### PROBLEM
All of the data that follows is to be written out exactly, with images excluded.

----- MATERIAL PROVIDED

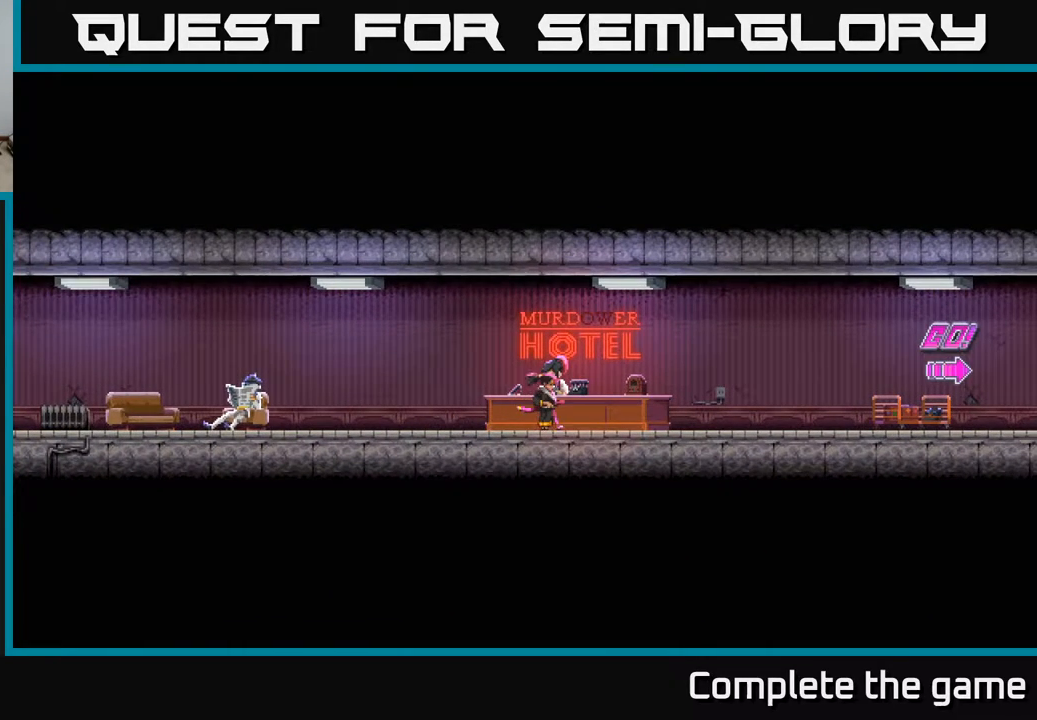
{"buttons": ["DPAD_LEFT"], "left_stick": "center", "right_stick": "center", "events": [[400, "DPAD_RIGHT", "up"], [483, "DPAD_LEFT", "down"]]}
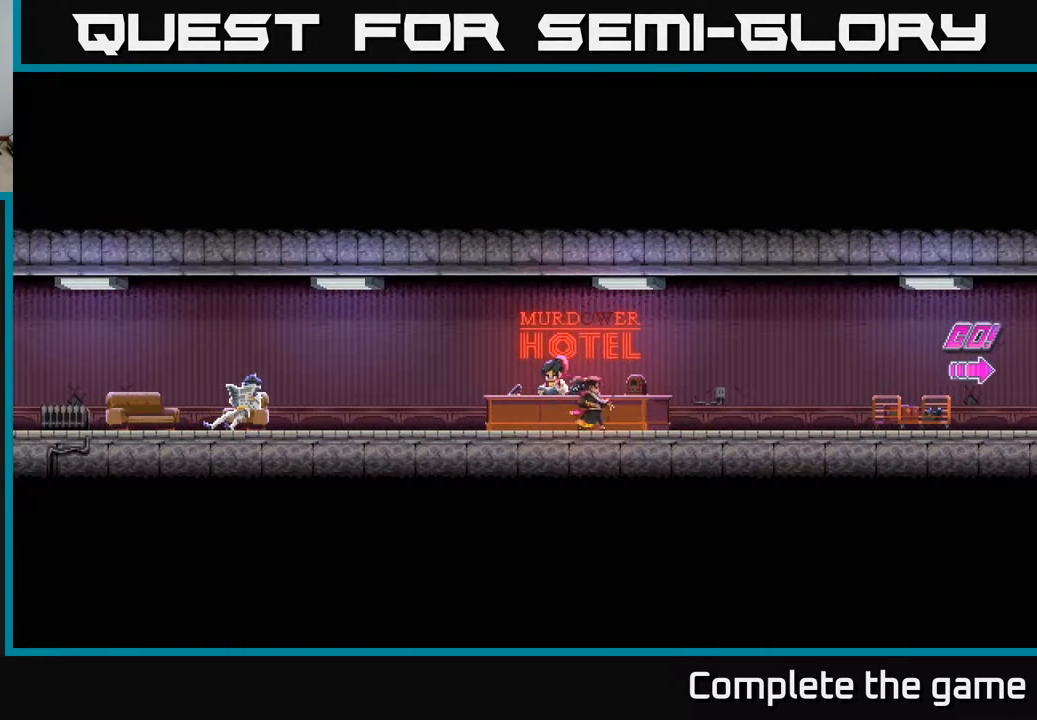
{"buttons": ["DPAD_RIGHT"], "left_stick": "center", "right_stick": "center", "events": [[33, "DPAD_LEFT", "up"], [483, "DPAD_RIGHT", "down"]]}
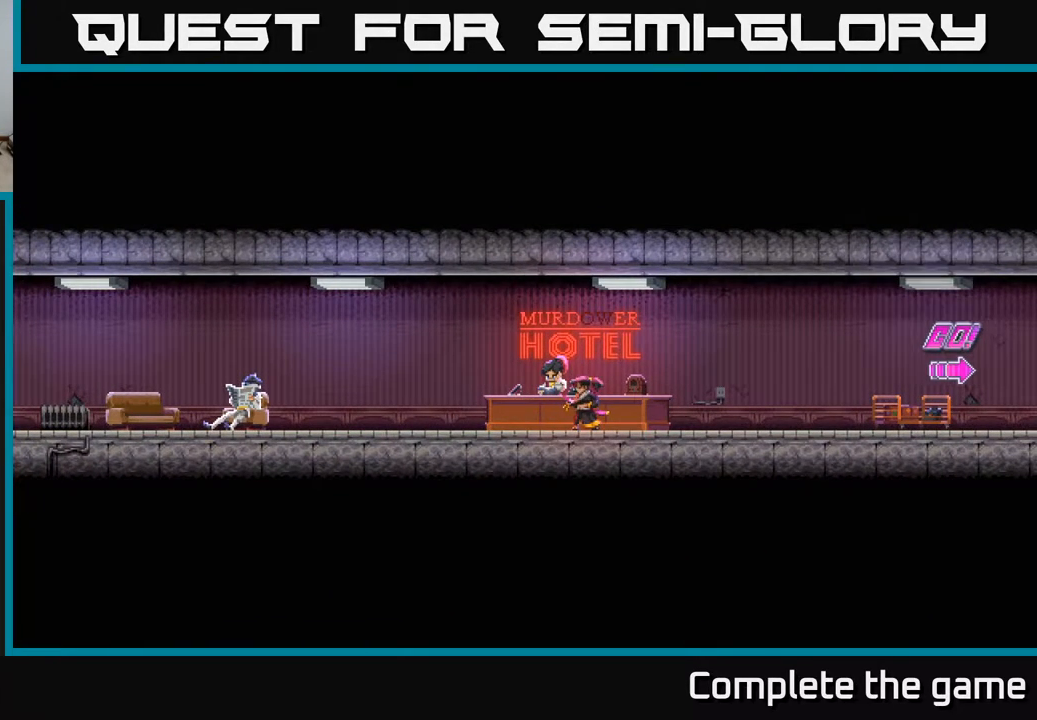
{"buttons": ["DPAD_RIGHT"], "left_stick": "center", "right_stick": "center", "events": []}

----------

### YOUR RESPONSE
{"buttons": ["DPAD_LEFT"], "left_stick": "center", "right_stick": "center", "events": [[400, "DPAD_RIGHT", "up"], [483, "DPAD_LEFT", "down"]]}
{"buttons": ["DPAD_RIGHT"], "left_stick": "center", "right_stick": "center", "events": [[33, "DPAD_LEFT", "up"], [483, "DPAD_RIGHT", "down"]]}
{"buttons": ["DPAD_RIGHT"], "left_stick": "center", "right_stick": "center", "events": []}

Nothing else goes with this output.